SUPPLIED MATERIAL below:

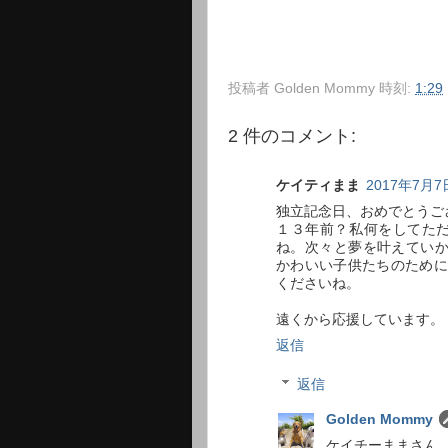
投稿者
Golden Mommy
時刻:
1:29
2 件のコメント:
ケイティまま
2017年7月7日
独立記念日、おめでとうご
１３年前？私何をしてただ
ね。次々と夢を叶えていかれ
かわいい子供たちのために
くださいね。
遠くから応援しています。
返信
返信
Golden Mommy
ケイチーままさん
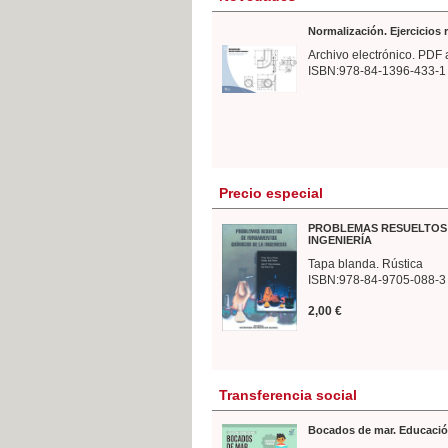
Normalización. Ejercicios
Archivo electrónico. PDF 
ISBN:978-84-1396-433-1
Precio especial
PROBLEMAS RESUELTOS 
INGENIERÍA
Tapa blanda. Rústica
ISBN:978-84-9705-088-3
2,00 €
Transferencia social
Bocados de mar. Educació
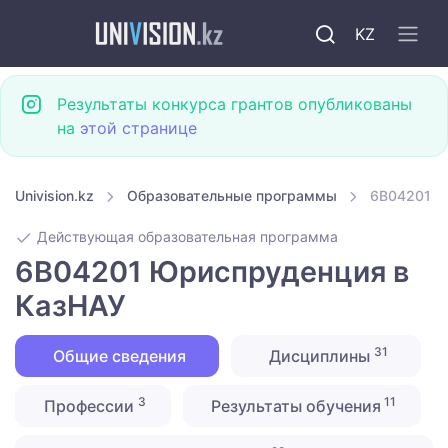
KZ
Результаты конкурса грантов опубликованы
на
этой странице
Univision.kz
Образовательные программы
6B04201 Ю
Действующая образовательная программа
6B04201 Юриспруденция в
КазНАУ
31
Общие сведения
Дисциплины
3
11
Профессии
Результаты обучения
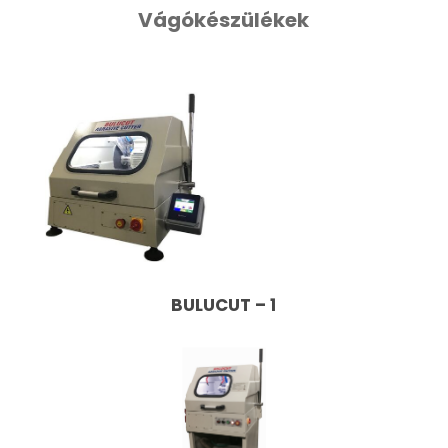
Vágókészülékek
BULUCUT – 1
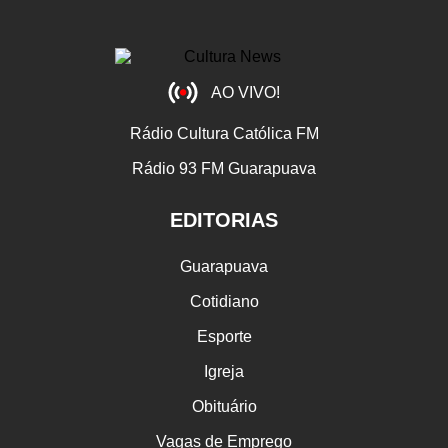
AO VIVO!
Rádio Cultura Católica FM
Rádio 93 FM Guarapuava
EDITORIAS
Guarapuava
Cotidiano
Esporte
Igreja
Obituário
Vagas de Emprego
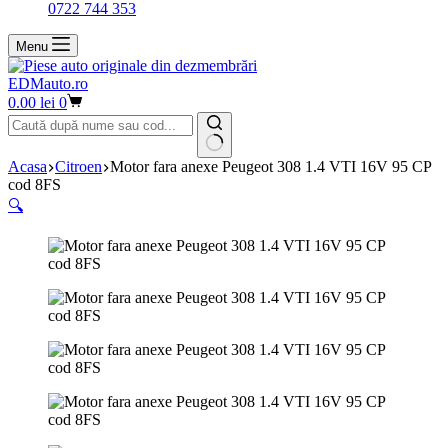
0722 744 353
Menu
EDMauto.ro
Coș
0.00
lei
0
de
cumpărături
Niciun
Acasa
Citroen
Motor fara anexe Peugeot 308 1.4 VTI 16V 95 CP
rezultat
cod 8FS
🔍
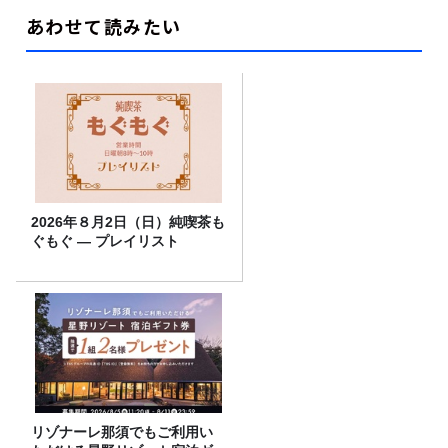
あわせて読みたい
2026年８月2日（日）純喫茶も
ぐもぐ ― プレイリスト
リゾナーレ那須でもご利用い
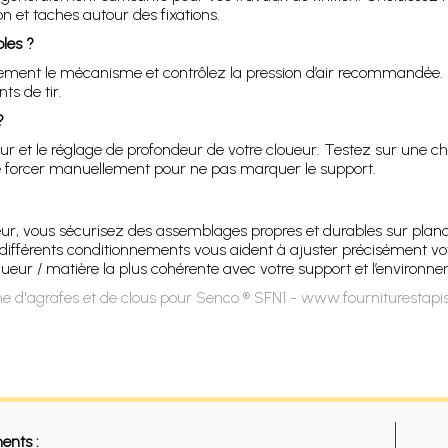
on et taches autour des fixations.
les ?
lièrement le mécanisme et contrôlez la pression d’air recommandée.
ts de tir.
?
r et le réglage de profondeur de votre cloueur. Testez sur une c
 de forcer manuellement pour ne pas marquer le support.
r, vous sécurisez des assemblages propres et durables sur planc
es différents conditionnements vous aident à ajuster précisément v
ueur / matière la plus cohérente avec votre support et l’environn
e d'agrafes et de clous pour Senco ® SFN1 - www.fourniturestapi
ents :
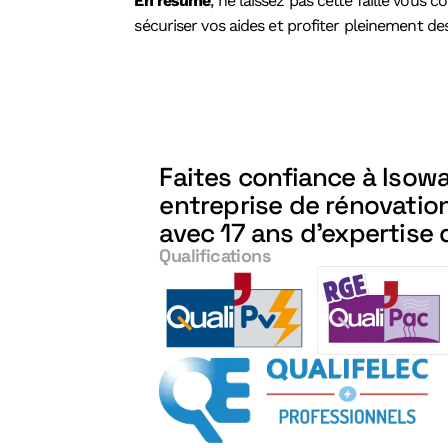
En résumé
, ne laissez pas cette faille vous 
sécuriser vos aides et profiter pleinement de
Faites confiance à Iso
entreprise de rénovatio
avec 17 ans d'expertise 
Qualifications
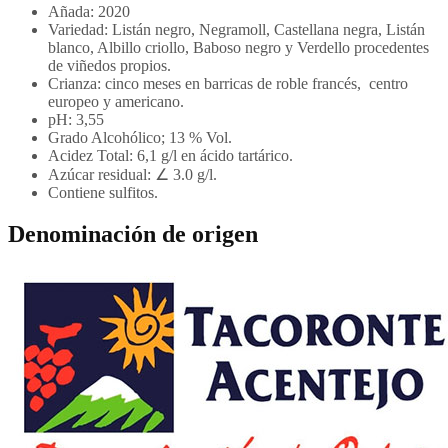
Añada: 2020
Variedad: Listán negro, Negramoll, Castellana negra, Listán
blanco, Albillo criollo, Baboso negro y Verdello procedentes
de viñedos propios.
Crianza: cinco meses en barricas de roble francés, centro
europeo y americano.
pH: 3,55
Grado Alcohólico; 13 % Vol.
Acidez Total: 6,1 g/l en ácido tartárico.
Azúcar residual: ∠ 3.0 g/l.
Contiene sulfitos.
Denominación de origen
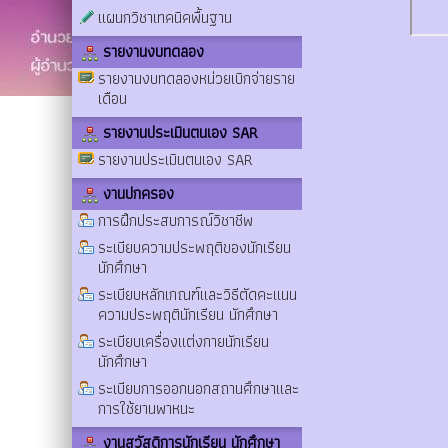
แผนกวิชาเทคนิคพื้นฐาน
รายงานงบทดลอง
รายงานงบทดลองหน่วยเบิกจ่ายราย
เดือน
รายงานประเมินตนเอง SAR
รายงานประเมินตนเอง SAR
งานปกครอง
การฝึกประสบการณ์วิชาชีพ
ระเบียบความประพฤติของนักเรียน
นักศึกษา
ระเบียบหลักเกณฑ์และวิธีตัดคะแนน
ความประพฤตินักเรียน นักศึกษา
ระเบียบเครื่องแต่งกายนักเรียน
นักศึกษา
ระเบียบการออกนอกสถานศึกษาและ
การใช้ยานพาหนะ
งานสวัสดิการนักเรียน นักศึกษา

End of SUPPLIED MATERIAL.

TASK BRIEF:
Print exactly, with no pictures, the lines above from the one that holds "Действующая образовательная программа" through the one that holds "Variedad: Listán negro, Negramoll, Castellana", both of them included.

EXPECTED ANSWER:
Действующая образовательная программа
6B04201 Юриспруденция в
КазНАУ
31
Общие сведения
Дисциплины
3
11
Профессии
Результаты обучения
Vágókészülékek
BULUCUT – 1
AO VIVO!
Rádio Cultura Católica FM
Rádio 93 FM Guarapuava
EDITORIAS
Guarapuava
Cotidiano
Esporte
Igreja
Obituário
Vagas de Emprego
0722 744 353
Menu
EDMauto.ro
Coș
0.00
lei
0
de
cumpărături
Niciun
Acasa
Citroen
Motor fara anexe Peugeot 308 1.4 VTI 16V 95 CP
rezultat
cod 8FS
🔍
あわせて読みたい
2026年８月2日（日）純喫茶も
ぐもぐ ― プレイリスト
リゾナーレ那須でもご利用い
on et taches autour des fixations.
les ?
lièrement le mécanisme et contrôlez la pression d’air recommandée.
ts de tir.
?
r et le réglage de profondeur de votre cloueur. Testez sur une c
 de forcer manuellement pour ne pas marquer le support.
r, vous sécurisez des assemblages propres et durables sur planc
es différents conditionnements vous aident à ajuster précisément v
ueur / matière la plus cohérente avec votre support et l’environn
e d'agrafes et de clous pour Senco ® SFN1 - www.fourniturestapi
ents :
En résumé
, ne laissez pas cette faille vous 
sécuriser vos aides et profiter pleinement de
Faites confiance à Iso
entreprise de rénovatio
avec 17 ans d'expertise 
Qualifications
Añada: 2020
Variedad: Listán negro, Negramoll, Castellana negra, Listán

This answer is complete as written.